Darüber hinaus bietet der immer wieder teils sehr harte Splatter-Effekte. Deren Machart befindet sich dabei auf gutem Genre-Niveau, auch wenn weder in Sachen Originalität noch Quantität Bäume ausgerissen werden. Aber insbesondere der eher realistische Stil der Effekte weiß zu gefallen. Zusammen mit den teils atemberaubenden Synthesizer-Klängen und 70’ies-Sounds tragen sowohl die blutigen als auch die akustischen Effekte stark zum tollen Stil des Films bei.

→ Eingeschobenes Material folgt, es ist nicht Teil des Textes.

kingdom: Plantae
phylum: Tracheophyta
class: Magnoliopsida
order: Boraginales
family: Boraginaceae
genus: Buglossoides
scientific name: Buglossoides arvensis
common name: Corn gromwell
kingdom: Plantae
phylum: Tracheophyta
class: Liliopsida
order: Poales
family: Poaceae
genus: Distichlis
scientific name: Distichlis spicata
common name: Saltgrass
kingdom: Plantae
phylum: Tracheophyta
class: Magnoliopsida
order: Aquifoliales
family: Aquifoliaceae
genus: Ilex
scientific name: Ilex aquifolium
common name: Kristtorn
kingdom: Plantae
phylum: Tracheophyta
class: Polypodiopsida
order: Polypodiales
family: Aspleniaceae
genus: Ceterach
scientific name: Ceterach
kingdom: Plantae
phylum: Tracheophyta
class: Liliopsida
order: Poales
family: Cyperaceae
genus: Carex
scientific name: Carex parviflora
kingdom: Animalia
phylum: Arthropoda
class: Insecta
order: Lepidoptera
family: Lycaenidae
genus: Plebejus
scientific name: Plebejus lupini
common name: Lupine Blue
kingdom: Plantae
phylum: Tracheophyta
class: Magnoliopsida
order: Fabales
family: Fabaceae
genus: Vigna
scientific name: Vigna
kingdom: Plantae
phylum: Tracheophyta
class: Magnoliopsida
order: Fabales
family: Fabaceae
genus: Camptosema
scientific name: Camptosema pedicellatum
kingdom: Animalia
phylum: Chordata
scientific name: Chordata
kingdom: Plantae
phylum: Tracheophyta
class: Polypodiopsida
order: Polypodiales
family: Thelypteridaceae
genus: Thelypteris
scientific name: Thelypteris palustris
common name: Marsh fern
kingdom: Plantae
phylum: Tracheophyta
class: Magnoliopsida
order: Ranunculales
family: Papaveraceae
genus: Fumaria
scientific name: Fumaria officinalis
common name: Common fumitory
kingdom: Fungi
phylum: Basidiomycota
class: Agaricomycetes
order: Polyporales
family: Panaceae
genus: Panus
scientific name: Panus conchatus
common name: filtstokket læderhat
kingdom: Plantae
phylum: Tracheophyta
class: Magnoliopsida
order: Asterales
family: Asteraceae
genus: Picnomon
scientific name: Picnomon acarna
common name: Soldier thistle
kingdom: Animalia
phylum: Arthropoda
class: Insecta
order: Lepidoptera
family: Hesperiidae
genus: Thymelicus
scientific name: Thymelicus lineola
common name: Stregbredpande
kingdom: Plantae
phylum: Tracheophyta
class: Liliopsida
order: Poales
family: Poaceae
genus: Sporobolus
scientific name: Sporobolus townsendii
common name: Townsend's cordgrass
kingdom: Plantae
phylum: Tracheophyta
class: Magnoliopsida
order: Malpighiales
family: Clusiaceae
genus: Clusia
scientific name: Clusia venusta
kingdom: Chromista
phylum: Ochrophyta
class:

Leider verweigern die erwähnten Diskrepanzen zwischen Drehbuch und Inszenierung dem Film höhere Weihen. Zu unpassend wirken flache Storyline und anspruchsvolle Inszenierung. Wenn man sich hier für eine Seite entschieden hätte, wäre mit Sicherheit ein (noch) besserer Streifen dabei herausgekommen. Aber auch so bleibt ASPHALT-KANNIBALEN ein Film, der vollkommen zu unrecht ein Schattendasein führt (was allerdings auch sicherlich am gänzlichen Fehlen einer adäquaten Veröffentlichung liegt). Doch gerade deshalb sei der Film allen Freunden des italienischen Films ans Herz gelegt.
Vollkommen zu Unrecht wenig beachteter Genre-Mix des italienischer Kinos, der obendrein noch mit teils heftigen Effekten aufwarten kann.